To be done>
Lay out the entries as a two-column Markdown table headed "Row" and "Line", with a row number beside each line and blank lines left out. Begin at the first line of the entries and stop after the line that has "contrast brightness saturation: contrast 0.09, saturation".
# # # # #
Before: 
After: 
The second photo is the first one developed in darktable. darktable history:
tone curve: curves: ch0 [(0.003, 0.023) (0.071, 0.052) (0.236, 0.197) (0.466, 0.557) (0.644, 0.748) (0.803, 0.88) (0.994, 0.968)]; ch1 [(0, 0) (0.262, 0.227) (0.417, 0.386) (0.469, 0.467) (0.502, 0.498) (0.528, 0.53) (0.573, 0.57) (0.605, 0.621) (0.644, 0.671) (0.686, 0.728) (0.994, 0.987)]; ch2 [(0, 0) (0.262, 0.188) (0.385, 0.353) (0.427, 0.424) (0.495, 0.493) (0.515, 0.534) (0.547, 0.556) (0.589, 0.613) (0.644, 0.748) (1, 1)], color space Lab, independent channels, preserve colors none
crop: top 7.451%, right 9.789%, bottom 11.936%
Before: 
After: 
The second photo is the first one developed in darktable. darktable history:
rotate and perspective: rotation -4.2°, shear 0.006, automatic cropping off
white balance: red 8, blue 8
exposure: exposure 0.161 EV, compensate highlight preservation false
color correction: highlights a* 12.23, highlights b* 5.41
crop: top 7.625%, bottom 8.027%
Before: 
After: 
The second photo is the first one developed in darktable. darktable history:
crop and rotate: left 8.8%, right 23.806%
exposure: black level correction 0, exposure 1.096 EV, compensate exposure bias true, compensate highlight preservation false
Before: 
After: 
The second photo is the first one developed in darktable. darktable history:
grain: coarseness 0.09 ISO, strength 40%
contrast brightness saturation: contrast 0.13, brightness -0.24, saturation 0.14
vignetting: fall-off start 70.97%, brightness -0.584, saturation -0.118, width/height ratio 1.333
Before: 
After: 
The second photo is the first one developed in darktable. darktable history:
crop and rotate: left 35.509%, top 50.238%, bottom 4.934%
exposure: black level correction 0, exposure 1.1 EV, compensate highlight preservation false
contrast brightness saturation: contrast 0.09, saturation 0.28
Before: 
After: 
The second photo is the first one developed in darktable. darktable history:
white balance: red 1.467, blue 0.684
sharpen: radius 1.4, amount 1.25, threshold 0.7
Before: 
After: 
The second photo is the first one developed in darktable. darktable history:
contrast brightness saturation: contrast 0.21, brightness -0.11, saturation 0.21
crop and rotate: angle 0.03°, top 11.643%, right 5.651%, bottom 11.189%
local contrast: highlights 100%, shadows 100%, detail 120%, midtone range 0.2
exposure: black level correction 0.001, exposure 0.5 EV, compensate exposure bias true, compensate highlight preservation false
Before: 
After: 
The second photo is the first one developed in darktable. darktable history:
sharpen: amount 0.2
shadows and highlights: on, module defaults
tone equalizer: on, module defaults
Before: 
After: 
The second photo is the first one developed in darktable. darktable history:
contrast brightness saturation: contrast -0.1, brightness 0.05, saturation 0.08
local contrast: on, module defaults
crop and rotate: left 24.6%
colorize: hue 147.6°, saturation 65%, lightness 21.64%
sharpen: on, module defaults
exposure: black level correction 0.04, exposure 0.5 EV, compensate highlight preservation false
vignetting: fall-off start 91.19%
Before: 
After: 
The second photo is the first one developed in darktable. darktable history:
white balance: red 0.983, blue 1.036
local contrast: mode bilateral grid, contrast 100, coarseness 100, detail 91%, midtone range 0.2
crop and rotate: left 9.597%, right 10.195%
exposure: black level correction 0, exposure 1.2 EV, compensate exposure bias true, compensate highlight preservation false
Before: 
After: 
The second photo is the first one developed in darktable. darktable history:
# # # # #
Full solution>
| Row | Line |
|---|---|
| 1 | Before:  |
| 2 | After:  |
| 3 | The second photo is the first one developed in darktable. darktable history: |
| 4 | tone curve: curves: ch0 [(0.003, 0.023) (0.071, 0.052) (0.236, 0.197) (0.466, 0.557) (0.644, 0.748) (0.803, 0.88) (0.994, 0.968)]; ch1 [(0, 0) (0.262, 0.227) (0.417, 0.386) (0.469, 0.467) (0.502, 0.498) (0.528, 0.53) (0.573, 0.57) (0.605, 0.621) (0.644, 0.671) (0.686, 0.728) (0.994, 0.987)]; ch2 [(0, 0) (0.262, 0.188) (0.385, 0.353) (0.427, 0.424) (0.495, 0.493) (0.515, 0.534) (0.547, 0.556) (0.589, 0.613) (0.644, 0.748) (1, 1)], color space Lab, independent channels, preserve colors none |
| 5 | crop: top 7.451%, right 9.789%, bottom 11.936% |
| 6 | Before:  |
| 7 | After:  |
| 8 | The second photo is the first one developed in darktable. darktable history: |
| 9 | rotate and perspective: rotation -4.2°, shear 0.006, automatic cropping off |
| 10 | white balance: red 8, blue 8 |
| 11 | exposure: exposure 0.161 EV, compensate highlight preservation false |
| 12 | color correction: highlights a* 12.23, highlights b* 5.41 |
| 13 | crop: top 7.625%, bottom 8.027% |
| 14 | Before:  |
| 15 | After:  |
| 16 | The second photo is the first one developed in darktable. darktable history: |
| 17 | crop and rotate: left 8.8%, right 23.806% |
| 18 | exposure: black level correction 0, exposure 1.096 EV, compensate exposure bias true, compensate highlight preservation false |
| 19 | Before:  |
| 20 | After:  |
| 21 | The second photo is the first one developed in darktable. darktable history: |
| 22 | grain: coarseness 0.09 ISO, strength 40% |
| 23 | contrast brightness saturation: contrast 0.13, brightness -0.24, saturation 0.14 |
| 24 | vignetting: fall-off start 70.97%, brightness -0.584, saturation -0.118, width/height ratio 1.333 |
| 25 | Before:  |
| 26 | After:  |
| 27 | The second photo is the first one developed in darktable. darktable history: |
| 28 | crop and rotate: left 35.509%, top 50.238%, bottom 4.934% |
| 29 | exposure: black level correction 0, exposure 1.1 EV, compensate highlight preservation false |
| 30 | contrast brightness saturation: contrast 0.09, saturation 0.28 |